Pretoria – President Jacob Zuma has encouraged South Africans to continue to build a non-racial society and fight racism in memory of late struggle stalwart Chris Hani.
“We have sadly not yet succeeded in building the non-racial society that we envisaged. There is a resurgence of racism in our country. It is also clear that racists have become more emboldened,” President Zuma said.
On Monday, he addressed the annual Chris Hani Wreath Laying Ceremony in Elspark, Boksburg, to honour and celebrate the life and legacy of Hani.
President Zuma said instances in some marches, which took place last week, demonstrated that racism is real and exists in our country.
“Many placards and posters displayed beliefs that we thought had been buried in 1994, with some posters depicting black people as baboons. It is clear that some of our white compatriots regard black people as being lesser human beings or sub-human,” he said.
President Zuma said racists no longer fear being caught or exposed.
“Racism is a gross violation of human rights and plunged this country into decades of conflict in the past.
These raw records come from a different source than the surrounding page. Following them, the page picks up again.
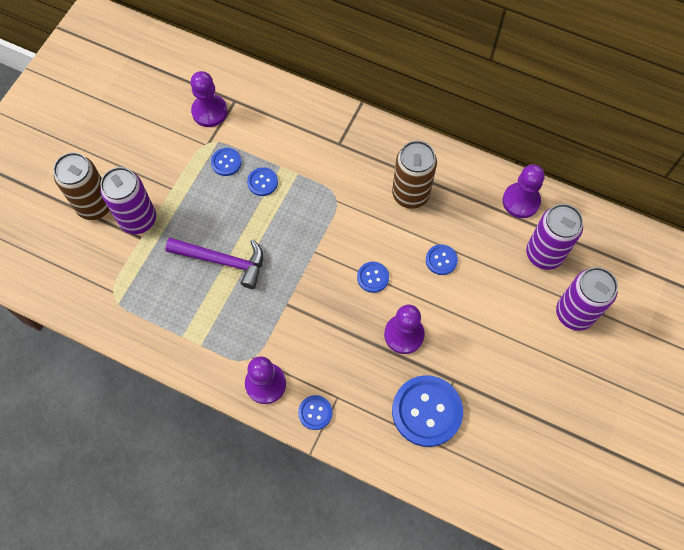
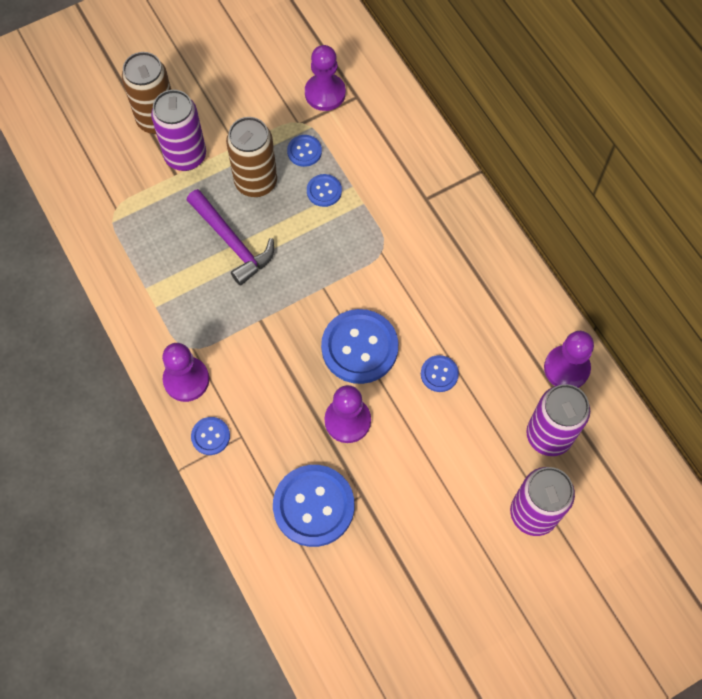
camera: 35 degrees right, 0 degrees up
blue button [357,262,389,293] -> blue button [321,309,399,384], size x2.05
brown can [392,141,437,209] -> brown can moved to [226,117,277,197]

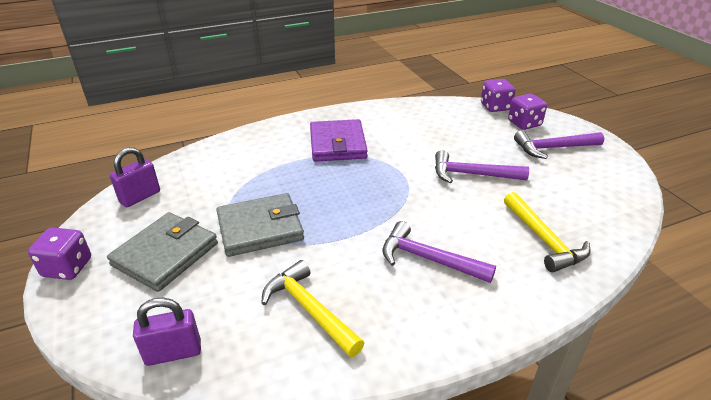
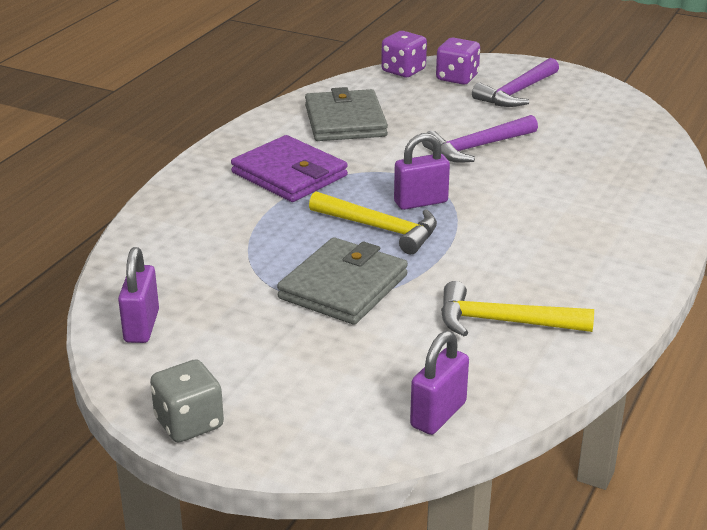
camera: 40 degrees left, 5 degrees down
purple dice [28,227,91,280] -> grey dice [150,360,224,442]
grey wallet [107,212,218,292] -> grey wallet moved to [305,87,388,141]
purple hammer [382,221,496,283] -> none
yellow hammer [504,192,590,273] -> yellow hammer moved to [309,191,437,254]
none -> purple padlock [394,133,450,210]

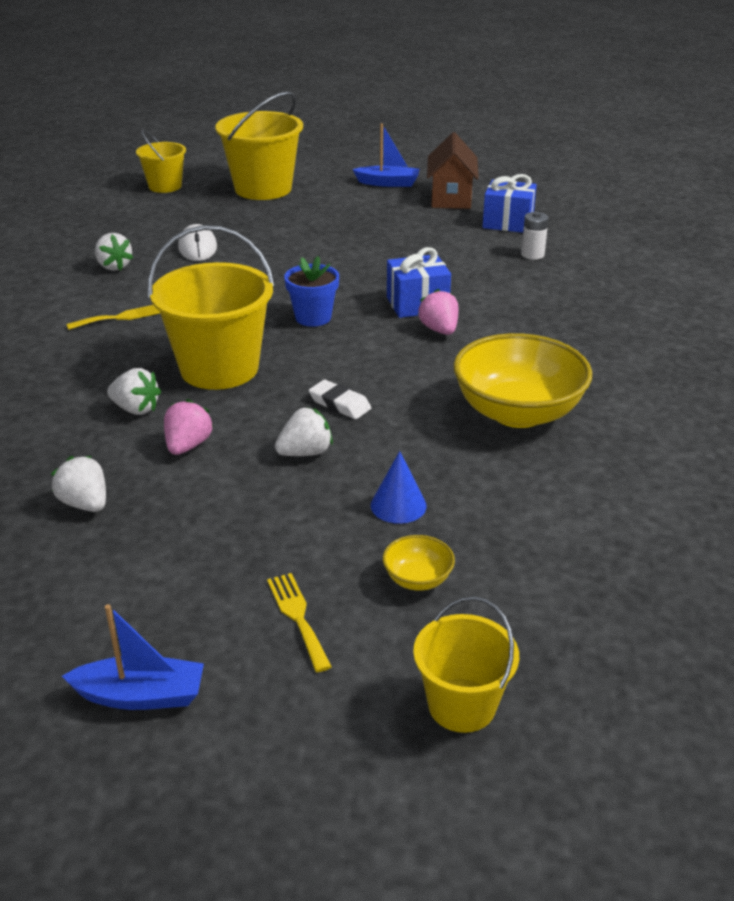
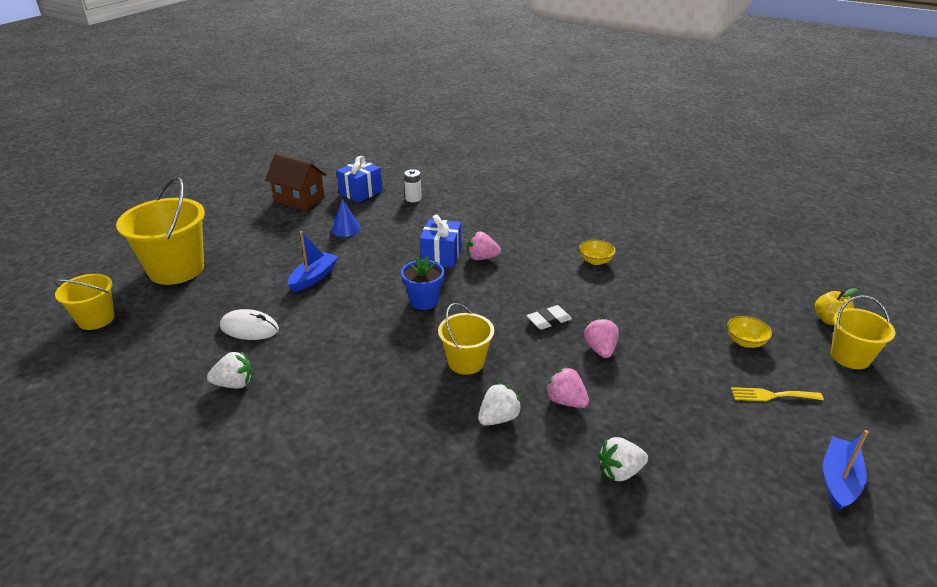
camera: 65 degrees left, 0 degrees up
yellow fork [66,305,160,330] -> none
yellow bucket [148,225,275,390] -> yellow bucket [438,303,494,375], size x0.58
white strawberry [275,407,333,456] -> pink strawberry [584,317,619,358]
blue boat [352,123,419,187] -> blue boat moved to [288,231,338,292]
blue cone [371,451,427,524] -> blue cone moved to [332,198,361,237]
yellow bowl [453,333,592,428] -> yellow bowl [579,240,616,265], size x0.43
none -> yellow apple [815,288,858,325]

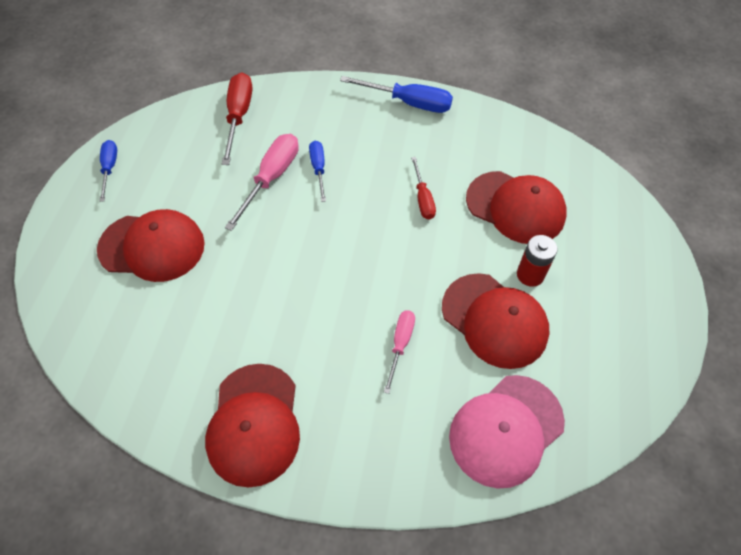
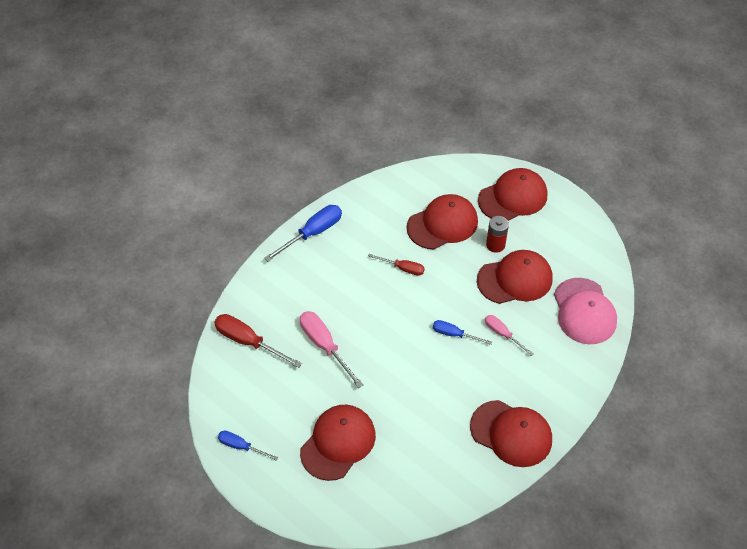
camera: 60 degrees left, 5 degrees down
blue screwdriver [309,141,326,202] -> blue screwdriver moved to [433,320,492,345]
none -> red cap [478,168,547,221]

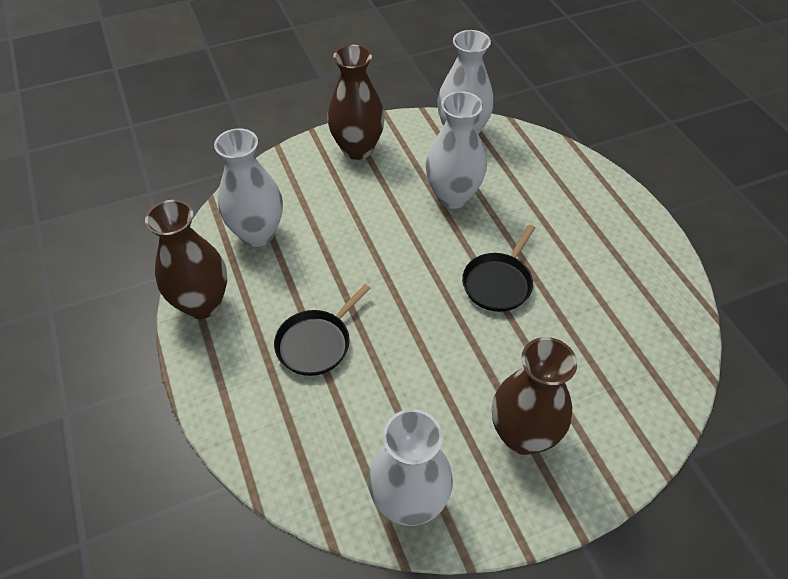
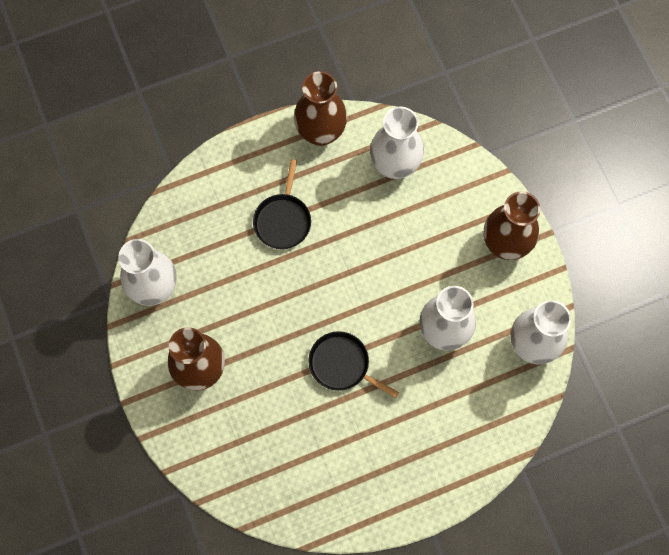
camera: 90 degrees right, 20 degrees up
black pan [274,284,371,376] -> black pan turned 120 degrees counterclockwise [253,159,311,249]

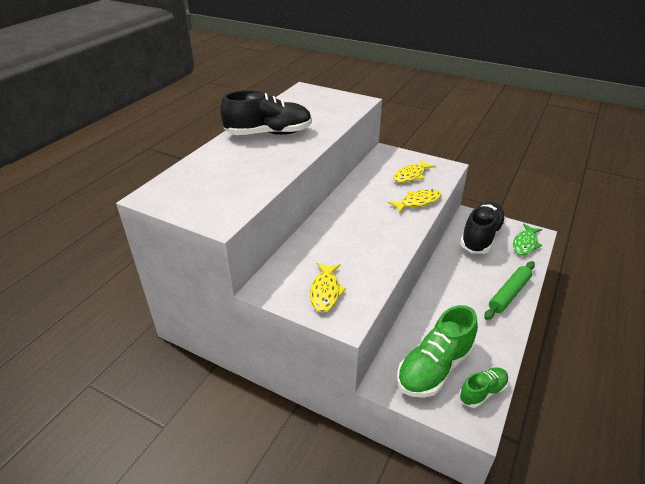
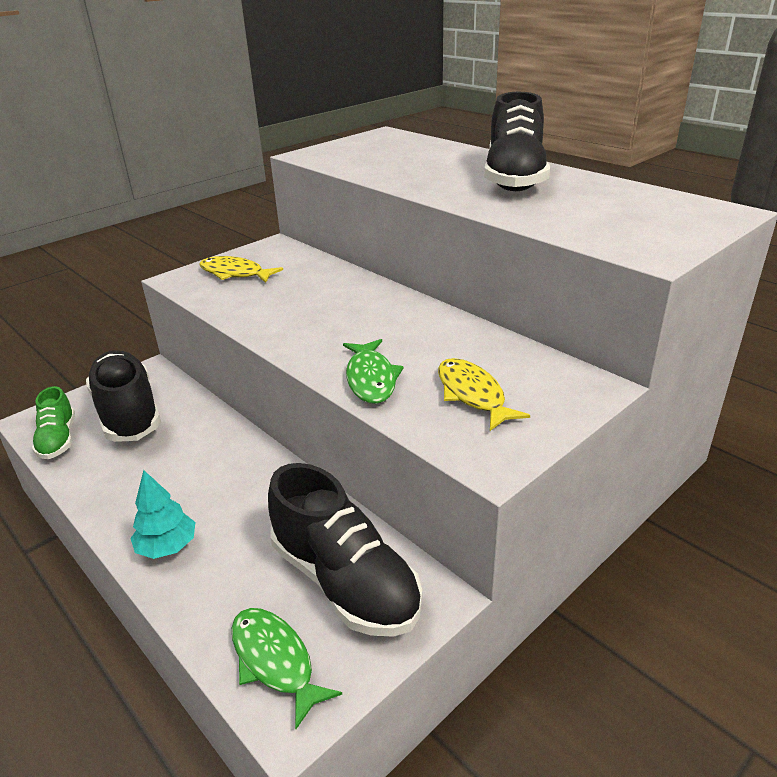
camera: 110 degrees right, 5 degrees down
yellow fish [388,189,442,214] -> green fish [343,339,404,404]
green shoe [397,305,478,398] -> black shoe [86,350,161,442]
green rolling pin [484,261,535,320] -> turquoise tree [130,470,195,559]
We cannot allow and assist racists to take our country backwards,” he said.
At a legislative level, Government has published the Prevention and Combating of Hate Crimes and Hate Speech Bill.
“Once it becomes law, it will criminalise several forms of discrimination including on the basis of race, gender, sexual orientation, religion and nationality. We call upon all freedom loving South Africans to unite and fight racism in our country, in memory of Comrade Chris Hani.
“Chris Hani abhorred racism and fought against it all his life. It will take time but it needs to be done, if we are to achieve a truly united and non-racial society,” President Zuma said.
As government celebrates the centenary of Oliver Reginald Tambo this year, President Zuma said young people and future generations need to understand the life and contribution of these two outstanding patriots.
He said Hani was a committed advocate for a democratic transformation that would bring about political, social and economic justice in the country.
“He believed that our democracy would only be meaningful if it guaranteed equality in the access to education, healthcare, jobs and housing among others,” President Zuma said.
As part of the wreath laying ceremony, the President unveiled a plaque on the declaration of the grave of Hani and the Chris Hani Memorial and Walk of Remembrance as a National Heritage Site, as declared by the Department of Arts and Culture.
Hani was a former uMkhonto weSizwe commander, who played a significant role during the liberation struggle. He was assassinated on 10 April 1993 outside his home in Dawn Park in Boksburg.
The month of April has since been named a Chris Hani Month by the City of Ekurhuleni.